Large-scale erosion driven by intertidal eelgrass loss in an estuarine environment

Seagrasses influence local hydrodynamics by inducing drag on the flow and dampening near-bed velocities and wave energy. When seagrasses are lost, near-bed currents and wave energy can increase, which enhances bottom shear stresses, destabilizes sediment, and promotes suspension and erosion. Though seagrasses are being lost rapidly globally, the magnitude of change in sediment stabilization following ecosystem-wide eelgrass loss has rarely been measured.
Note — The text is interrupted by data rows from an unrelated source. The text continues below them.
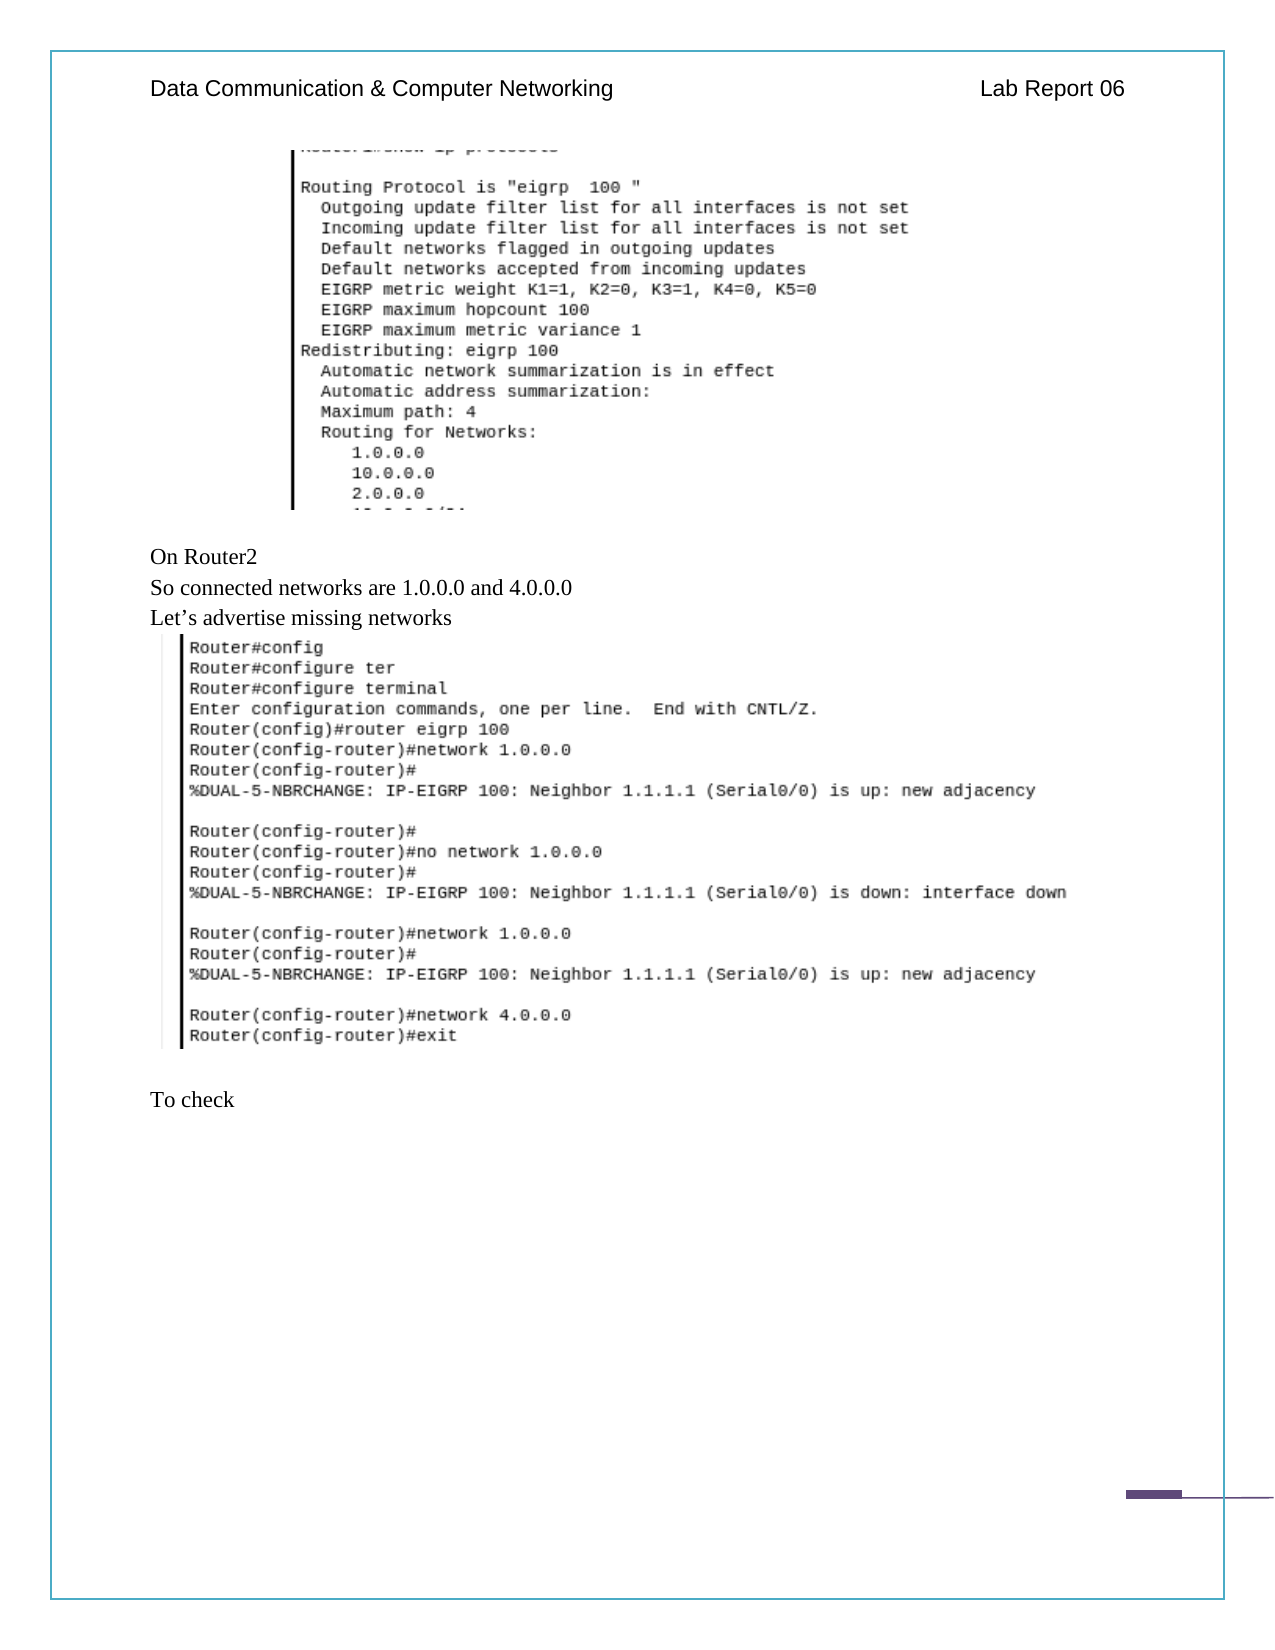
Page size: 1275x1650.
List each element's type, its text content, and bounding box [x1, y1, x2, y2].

text So connected networks are 1.0.0.0 and 4.0.0.0 [150, 574, 1125, 600]
text Let’s advertise missing networks [150, 604, 1125, 630]
picture [282, 150, 993, 510]
picture [161, 634, 1114, 1049]
text On Router2 [150, 543, 1125, 570]
text To check [150, 1086, 1125, 1112]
In this study, we explored the geomorphological changes associated with an unprecedented estuary-wide collapse of a seagrass (eelgrass, Zostera marina) in Morro Bay, CA, USA. Morro Bay has historically suffered from accelerated sedimentation and accretion. However, following massive eelgrass loss since 2010, over 90% of locations that previously had eelgrass experienced erosion. Elevation losses (erosion) reached 0.50 m in some places (mean loss of 0.10 m) with as much as a 50% decrease (median decrease of 13.6%) in elevation (i.e., increase in depth) compared to pre-decline levels. In comparison, the mouth of the estuary, where eelgrass was largely retained, had only 27.7% of the locations with prior eelgrass experiencing erosion and underwent a mean elevation increase (accretion) of 0.32 m. Thus, the loss of eelgrass appears to have altered dynamics at the seabed and transitioned large regions of the estuary from an environment that promotes deposition and accretion to one that promotes suspension and erosion. Large-scale erosion following seagrass loss may be predictive of future shoreline and coastal habitat changes and is likely to be exacerbated by increased storm surge and sea level rise expected with climate change.